**Task description**
From the notice of the 1845 volume of poems below, quote the part that begins with the words containing "Ah, once I little" and ends with "vanish into night.".

Poems.

POEMS BY W.W. LORD. New-York: D. Appleton & Co. 200 Broadway. 1845.

  These verses are marked by elevation of sentiment, but do not show the recreative powers of thought and delicacy of the poet. But if the modest and dignified stand assumed by him in “L’Envoi” be sincerely his, he will have no reason to be dissatisfied. The poems are calculated to interest strongly minds of a structure kindred with his own

L’ENVOI . . . . To E. C. K.
Ah, once I little thought the rill of song
That gushed within my heart, wold other be
Than that deep stream that flowed unseen along
To far Sicilia, dark and silently.

An Arethusa of the heart, a stream
That only for a moment into sight,
In some still grot where Hamadryad’s dream
Should murmur up, then vanish into night.

But thou, while listening at its secret spring,
Did’st hear, or seem to hear, a sound divine;
Was it thine own heart’s river, murmuring
With full deep flow mistook by thee for mine?

**Dataset**
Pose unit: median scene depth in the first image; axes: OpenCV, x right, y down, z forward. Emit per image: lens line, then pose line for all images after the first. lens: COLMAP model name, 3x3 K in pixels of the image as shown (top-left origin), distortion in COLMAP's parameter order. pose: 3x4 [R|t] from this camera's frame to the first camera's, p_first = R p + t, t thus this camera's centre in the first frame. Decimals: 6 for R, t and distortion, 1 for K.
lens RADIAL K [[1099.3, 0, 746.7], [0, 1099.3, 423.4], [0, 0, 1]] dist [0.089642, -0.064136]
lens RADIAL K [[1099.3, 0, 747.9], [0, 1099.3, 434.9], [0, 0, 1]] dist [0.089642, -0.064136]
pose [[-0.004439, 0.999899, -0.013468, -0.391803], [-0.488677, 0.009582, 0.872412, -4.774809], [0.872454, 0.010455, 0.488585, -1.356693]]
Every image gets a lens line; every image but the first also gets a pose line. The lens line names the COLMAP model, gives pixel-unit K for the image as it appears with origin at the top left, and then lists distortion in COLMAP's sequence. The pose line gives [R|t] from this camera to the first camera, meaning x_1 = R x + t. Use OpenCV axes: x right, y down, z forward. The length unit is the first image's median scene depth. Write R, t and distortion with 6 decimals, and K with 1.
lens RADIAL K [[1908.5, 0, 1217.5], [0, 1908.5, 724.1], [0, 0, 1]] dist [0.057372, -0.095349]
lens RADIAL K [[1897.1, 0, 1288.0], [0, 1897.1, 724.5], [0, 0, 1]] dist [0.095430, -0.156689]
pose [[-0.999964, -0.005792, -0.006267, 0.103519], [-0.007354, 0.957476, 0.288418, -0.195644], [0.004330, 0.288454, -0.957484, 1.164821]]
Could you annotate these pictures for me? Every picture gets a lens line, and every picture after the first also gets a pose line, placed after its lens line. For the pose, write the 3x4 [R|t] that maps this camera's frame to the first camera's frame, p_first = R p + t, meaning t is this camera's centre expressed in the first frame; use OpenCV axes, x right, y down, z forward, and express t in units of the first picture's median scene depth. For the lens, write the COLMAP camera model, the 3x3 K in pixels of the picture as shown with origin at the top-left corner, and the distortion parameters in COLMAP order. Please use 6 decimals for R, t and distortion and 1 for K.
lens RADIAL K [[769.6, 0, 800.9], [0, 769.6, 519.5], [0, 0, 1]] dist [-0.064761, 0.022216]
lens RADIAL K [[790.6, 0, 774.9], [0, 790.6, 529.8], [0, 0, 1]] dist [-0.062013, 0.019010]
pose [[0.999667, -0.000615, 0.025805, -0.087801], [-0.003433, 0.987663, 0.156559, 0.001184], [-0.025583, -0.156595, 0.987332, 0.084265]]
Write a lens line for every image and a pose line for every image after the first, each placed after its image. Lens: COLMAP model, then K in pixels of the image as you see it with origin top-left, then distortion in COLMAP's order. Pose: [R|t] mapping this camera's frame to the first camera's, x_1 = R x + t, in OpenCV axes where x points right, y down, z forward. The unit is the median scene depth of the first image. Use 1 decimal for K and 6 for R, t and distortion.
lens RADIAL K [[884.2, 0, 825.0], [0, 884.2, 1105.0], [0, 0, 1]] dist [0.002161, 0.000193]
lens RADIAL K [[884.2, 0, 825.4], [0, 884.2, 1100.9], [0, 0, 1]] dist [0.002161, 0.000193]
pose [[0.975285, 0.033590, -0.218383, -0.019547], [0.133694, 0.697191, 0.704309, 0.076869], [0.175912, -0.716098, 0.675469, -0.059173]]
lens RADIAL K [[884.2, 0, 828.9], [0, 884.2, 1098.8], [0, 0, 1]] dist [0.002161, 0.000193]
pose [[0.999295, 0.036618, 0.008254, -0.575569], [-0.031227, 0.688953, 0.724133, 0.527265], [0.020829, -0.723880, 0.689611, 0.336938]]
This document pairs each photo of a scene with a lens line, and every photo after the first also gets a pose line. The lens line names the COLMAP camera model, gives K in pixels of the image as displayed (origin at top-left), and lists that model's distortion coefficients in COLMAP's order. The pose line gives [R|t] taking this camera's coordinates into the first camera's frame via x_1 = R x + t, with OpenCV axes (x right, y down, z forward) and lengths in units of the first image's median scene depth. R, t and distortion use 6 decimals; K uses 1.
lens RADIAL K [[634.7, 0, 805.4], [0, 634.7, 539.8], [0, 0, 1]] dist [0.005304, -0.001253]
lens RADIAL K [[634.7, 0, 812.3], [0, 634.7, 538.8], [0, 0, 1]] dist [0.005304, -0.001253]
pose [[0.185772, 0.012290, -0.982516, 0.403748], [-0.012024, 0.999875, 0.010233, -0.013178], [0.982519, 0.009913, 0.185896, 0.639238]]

**Finished task**
Ah, once I little thought the rill of song
That gushed within my heart, wold other be
Than that deep stream that flowed unseen along
To far Sicilia, dark and silently.

An Arethusa of the heart, a stream
That only for a moment into sight,
In some still grot where Hamadryad’s dream
Should murmur up, then vanish into night.